Today you can stand in the doorway of the “Anchor," located on the site of George Clements’ house, and see a beautiful 257-acre mountain lake, circled by a paved road, and a shoreline dotted with houses, piers, and trees. You probably will see a fisherman or two on the lake, testing their luck and perhaps some water skiers enjoying a cool escape from summer in the city.
This is the history of how a wilderness mountain valley became a lake community, providing recreational facilities for hundreds of people each year.
Hugh Shuff's Dam
Apparently no major changes occurred in this area of Straight Mountain during the 47 years following 1907. The people lived a simple life as they continued to till the soil, plant, and harvest their crops. Then in 1954, Hugh Shuff, an engineer from Oneonta, Alabama, developed plans to impound the waters of the Blackburn Fork of the Little Warrior River. The main purpose of this reservoir was to provide water for irrigation to the surrounding farmers, and, secondly, to provide a recreational area for the people of Alabama.
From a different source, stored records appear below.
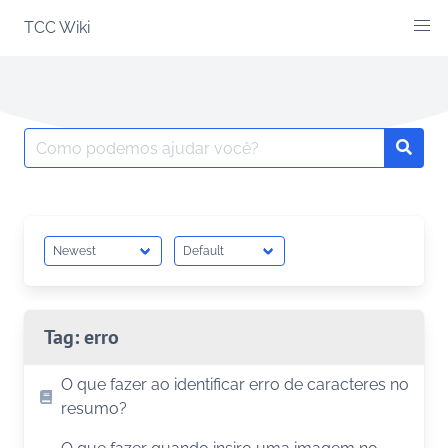
Skip
TCC Wiki
to
content
Search
Searc
for:
Tag:
erro
O que fazer ao identificar erro de caracteres no
resumo?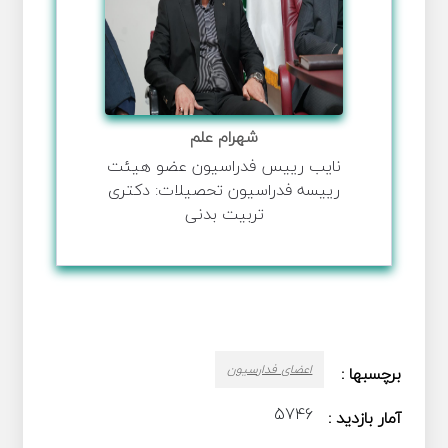
شهرام علم
نایب رییس فدراسیون عضو هیئت
رییسه فدراسیون تحصیلات: دکتری
تربیت بدنی
اعضای فدارسیون
برچسبها :
5746
آمار بازدید :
An earthen, stone, and concrete dam, measuring 80 feet high and 325 feet across at the base, and about 525 feet across at the top was built. The body of water formed was called Shuff Lake. It had a watershed of 31.5 square miles and, at 900 feet above sea level, became the highest lake of its size in the southeast. Shuff Lake was filled in 1955 and its limestone-free water was rated by engineers as an ideal water storage reservoir, with six million gallons of water available daily.
Plans to provide water for irrigation were abandoned when the City of Birmingham raised objections. Birmingham officials felt that this use would threaten the water supply for downstream Inland Lake, a Birmingham industrial reservoir. The development of the lake as a recreational and residential area was given top priority, and the community began to take shape.
Joe L. Moore & Company
In 1956, Joe L. Moore & Company of Gadsden, Alabama, assumed management of the real estate development of the lake. Shuff Lake was renamed "Lake Highland." Homes were built, a large park area was developed, and the lake was stocked with fish by the Alabama Department of Conservation. During this time the “Anchor” was built. It was first used as a sales office, later as a restaurant, and then as Town Hall/Community Center. Today the Anchor serves as our community center. Joe L. Moore & Company’s plans for development were not entirely successful, and the company had to file for protection under federal bankruptcy laws in the early 1960s.
Lake Highland, Inc.
On October 6, 1963, a special meeting of Highland Lake property owners, who had pledged to be stockholders in a new corporation, was held in Oneonta, Alabama. The corporation, to be known as “Lake Highland, Inc.” took title to the lake itself, The Anchor, and certain other undeveloped properties. A board of directors and officers, including William B. McCullough as president, were elected and corporation by-laws were approved and adopted by the stockholders.
For the next 14 years or so, the corporation maintained the lake and continued to sell real estate in the community.
Then, in April of 1977, a severe storm dumped eight inches of rain in the lake’s watershed area in one evening. The resulting flash flood caused considerable damage to the spillway at the dam. The cost of repairs proved to be more than the corporation was able to afford and the corporate assets were sold to Lake Highland Beach Club, Inc., on June 8, 1978.
Lake Highland Beach Club, Inc.
The new owner, Lake Highland Beach Club, Inc. endeavored to improve the lake over the next five years. The company was unable to produce enough profit from the property sales to justify continuing operations, however, and began looking for a buyer for the lake. There was some talk of the lake being sold to Blount County, but with the help of prominent residents and other interested individuals, the Town of Highland Lake, was able to purchase the lake, The Anchor, and remaining property on October 28, 1983. It was during this time that the spillway at the dam was rebuilt, redesigned, and widened.